Prerequisites, per-backend gotchas, and honored environment variables: docs/benchmarks/methodology.md.

Drop new host directories into docs/benchmarks/runs/ and re-render. No central database, no schema migration dance.

Conclusion

The release post made a claim. This post backs it up, with one addition I did not see coming.

LlamaStash is a wrapper around llama-server, and the only honest kind of wrapper is one that adds no measurable overhead. I measured it. It does not. The whole architecture is built around staying out of llama-server’s way, and the numbers say it works: with matched flags, the two are the same speed on every platform.
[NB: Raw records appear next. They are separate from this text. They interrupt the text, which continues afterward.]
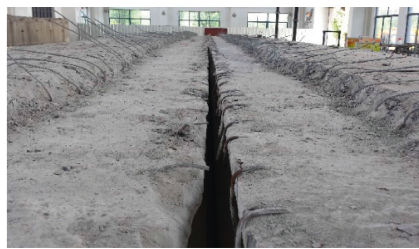
Figure 3: Hollow slab girder.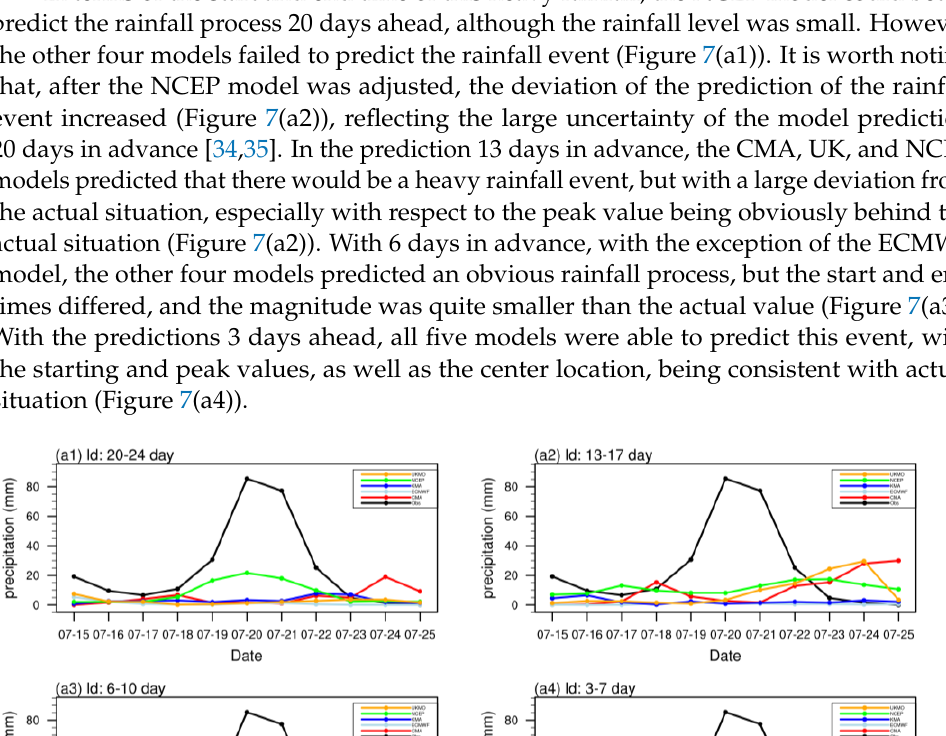
Table 4. RMSE of cumulative rainfall prediction during 18 – 22 July in Henan.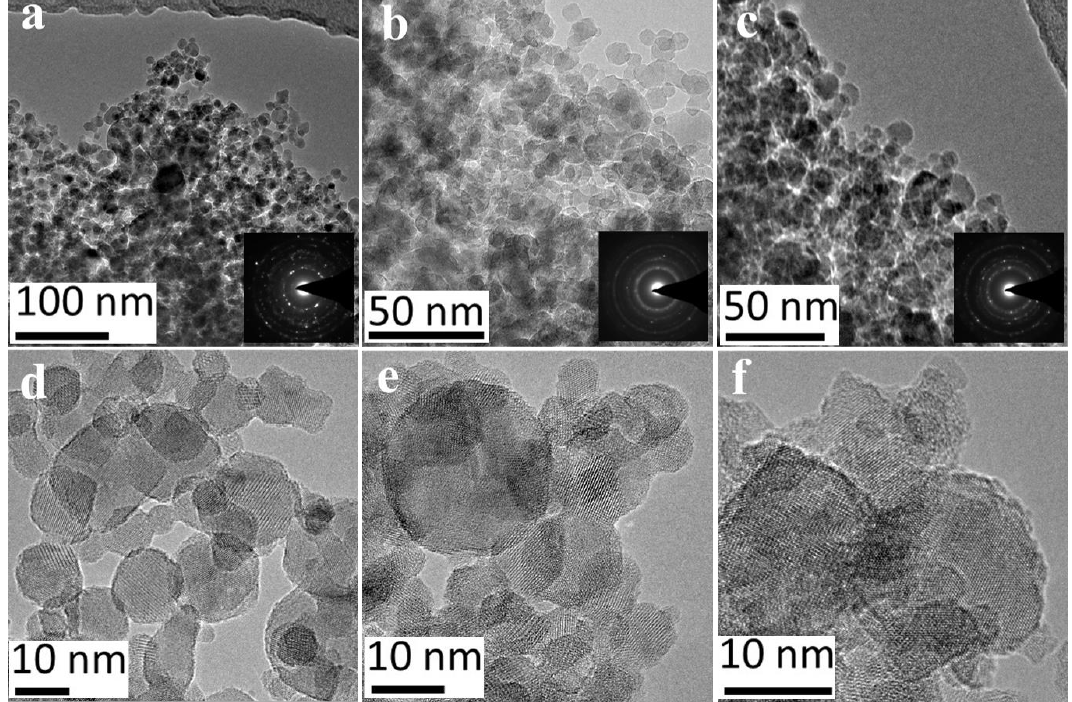
Figure 3. TEM ( a – c ) with SAED pattern (inset) and HRTEM ( d – f ) for samples with an Fe/Ti ratio of: ( a , d ) 0%, ( b , e ) 3%, and ( c , f ) 10%.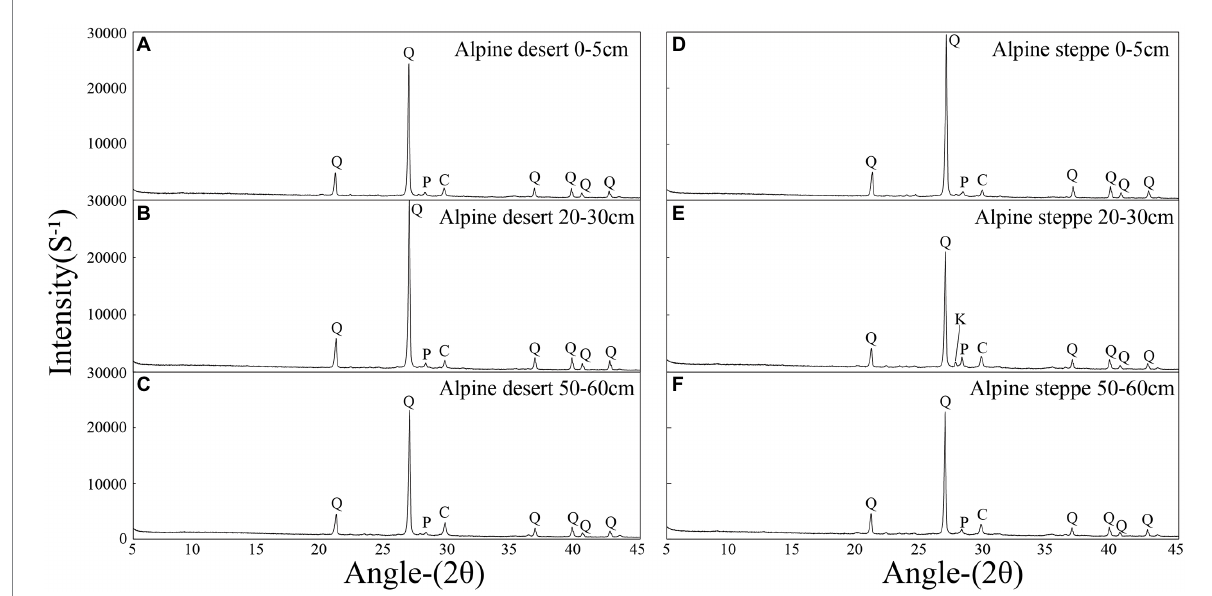
FIGURE 2 X-ray diffraction patterns of the typical samples. The 0–5 cm layer of the alpine desert (A) ; the 20–30 cm layer of the alpine desert (B) ; the 50– 60 cm layer of the alpine desert (C) ; the 0–5 cm layer of alpine steppe (D) ; the 20–30 cm layer of the alpine steppe (E) ; and the 50–60 cm layer of the alpine steppe (F) . Abbreviations for various minerals: Q-, quartz; C-, calcite; P-, plagioclase; K-, potassium feldspar.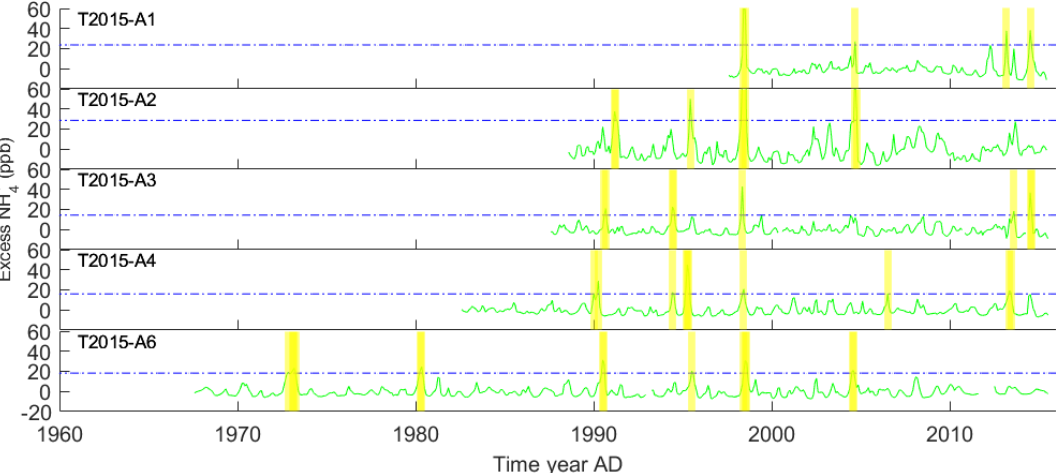
+ (green) as compared to a 5-year running average. Vertical bars (yellow) indicate times exceeding the 97.5% quantile Figure 7. Excess NH 4 (horizontal blue dashed). T2015-A1 through T2015-A6 are shown from top to bottom; note that T2015-A5 was not analyzed for NH +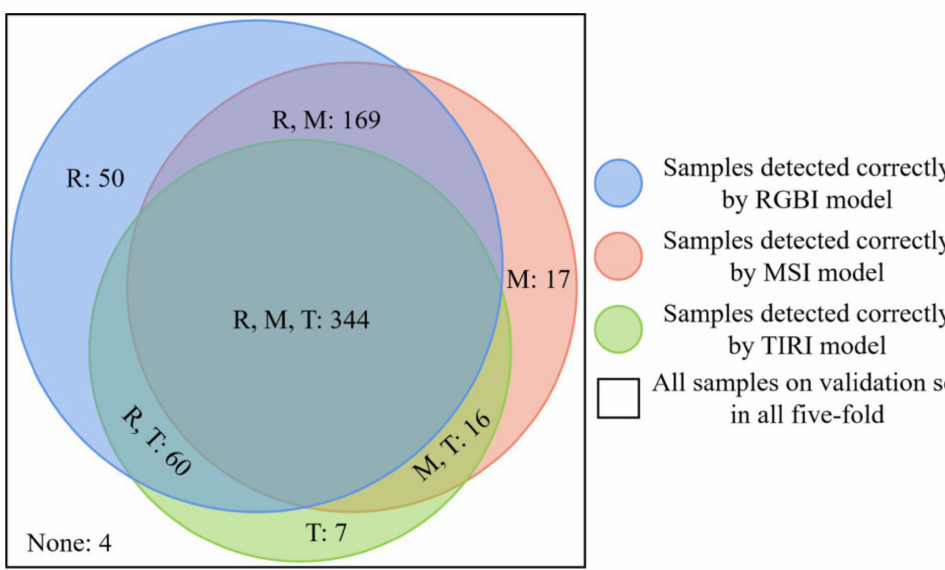
Figure 7. The number of samples correctly detected by RGBI, MSI, and TIRI models on the validation set in all five-fold. Numbers mean the number of correctly detected samples. “R”, “M”, and “T” rep- resent RGBI, MSI, and TIRI models. The letters before the numbers represent the number of samples that can be correctly detected by which models. “None” means that no model detects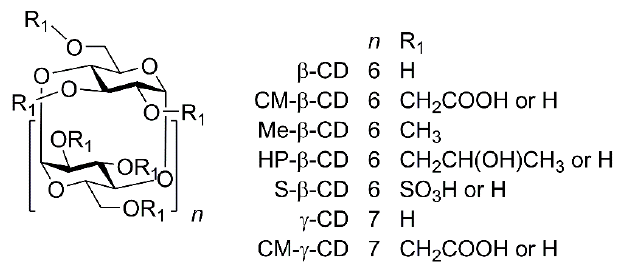
Figure 5. Structures of CDs derivatives used as chiral selectors.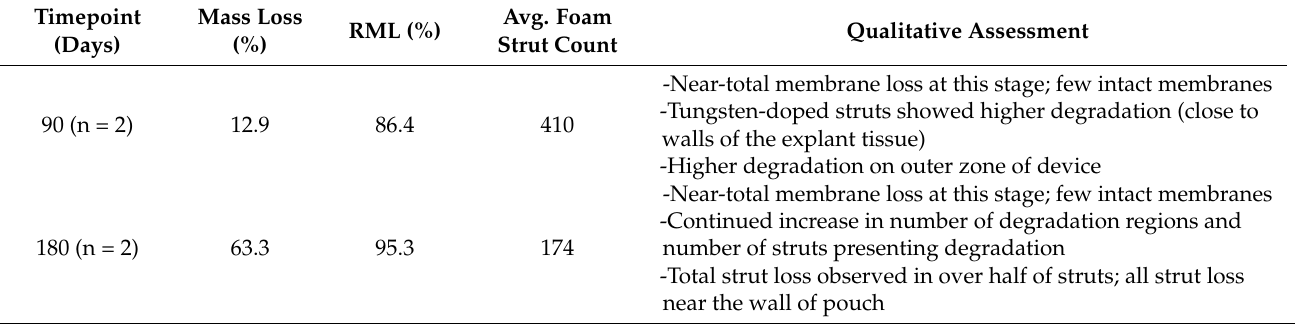
Table 6. Foam spheroid degradation quantification/qualification in a porcine sidewall pouch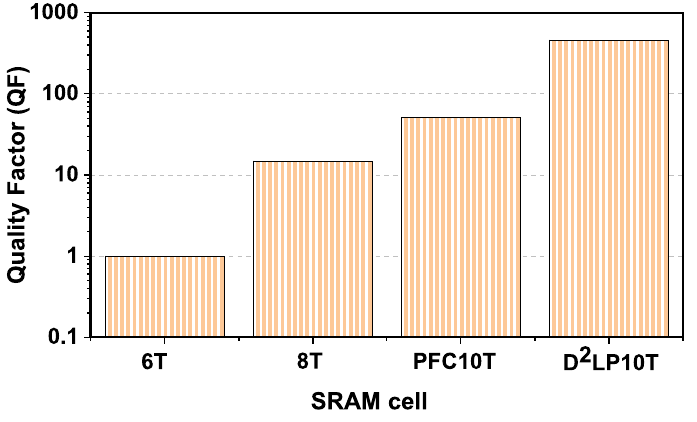
Figure 15. Normalized value of quality factor for different SRAM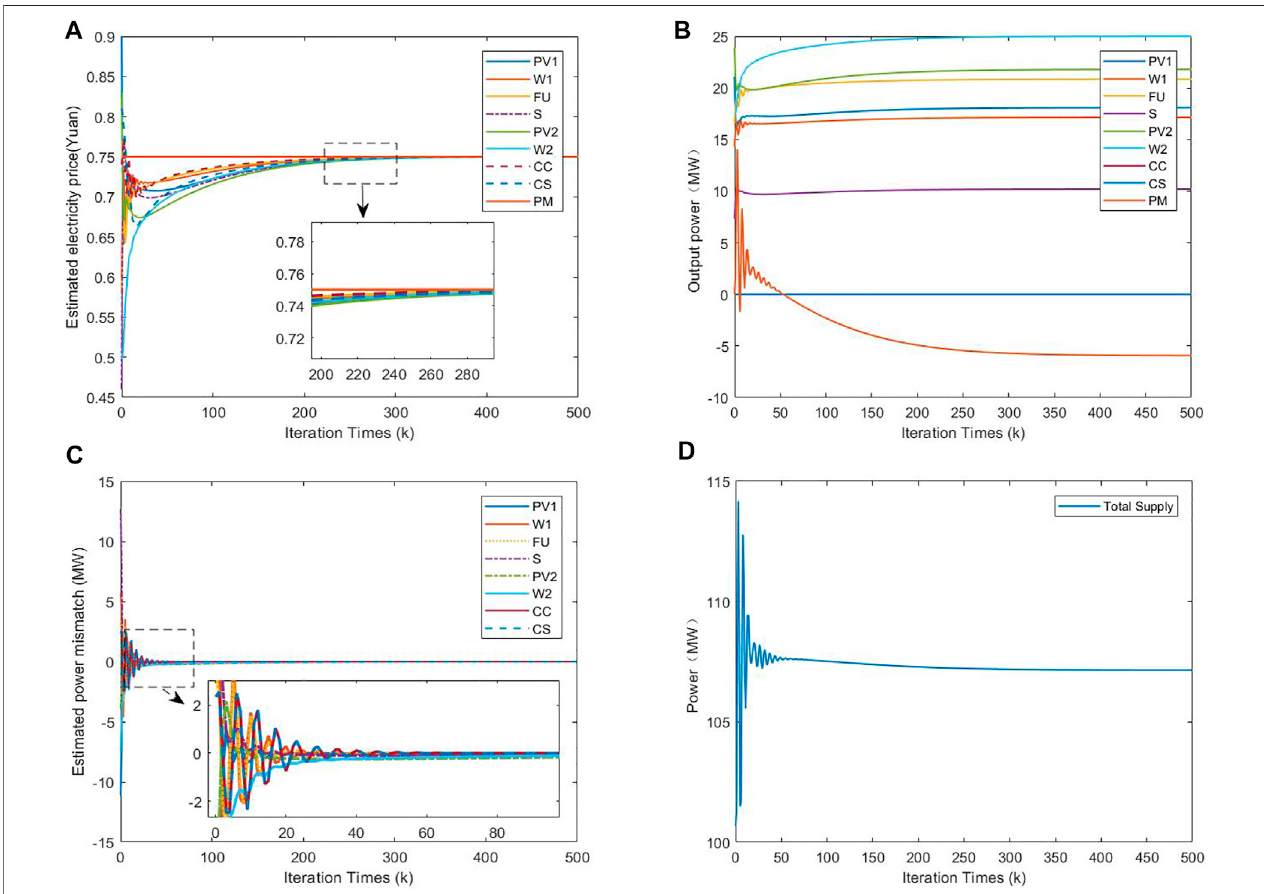
FIGURE6| Simulationresultsofpowersellingtothemaingridingrid-connectedmode. (A) isthedynamiccurveoftheelectricityprice λ , (B) isthedynamiccurveof the power output, (C) is the dynamic curve of the estimated power, (D) is the dynamic curve of the total supply.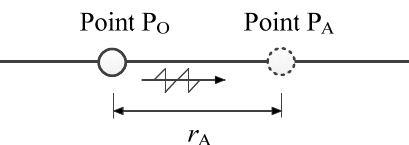
spectra of the accelerations on a log-log scale.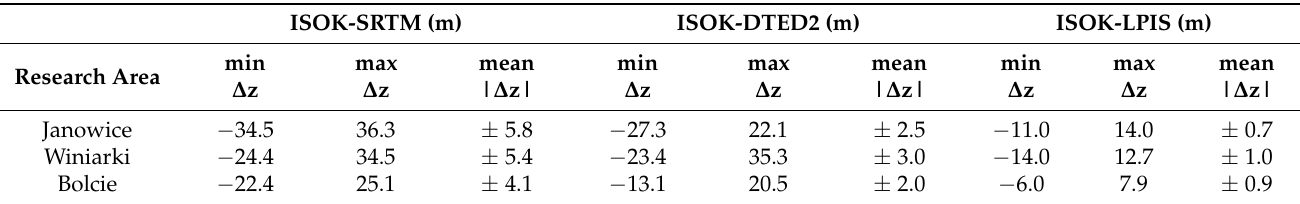
Table 5. Comparison of the differences in the elevation values from DTM of lower accuracy and detail (SRTM, DTED2 and LPIS) to ISOK (minimum, maximum and mean of the absolute value | ∆ z| of the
The defaults are a side note worth keeping. Turning on all GPU layers and flash-attention (where the model supports it) at startup is there to save you from discovering which flags matter on your hardware. The Mac Qwen run shows that buys +7.3% decode over raw llama-server’s stock defaults, same hardware and same binary, about what flash-attention on Qwen Metal should give. NVIDIA shows an even wider gap that the visible flags do not fully explain; the NVIDIA section above is honest about it, and a follow-up will dig into the cause.

The cross-tool comparison turned out more interesting than the overhead claim. Ollama is consistently behind raw llama.cpp on decode, and its repeated-document RAG first-token is a structural problem across hardware. LM Studio’s Vulkan path is well-tuned on some hardware and worth respecting, but its first-token tax is consistent and real for agent work. LlamaStash gives you raw-llama.cpp speed with matched flags, a little better out of the box, and a real tool around it that does not cost you throughput.

If you want to run this yourself on your own hardware, the harness is published, the methodology is published, the per-cell JSONs are checked in. The whole thing is reproducible.

The right tool for the right job. The right tool is whichever one you measured.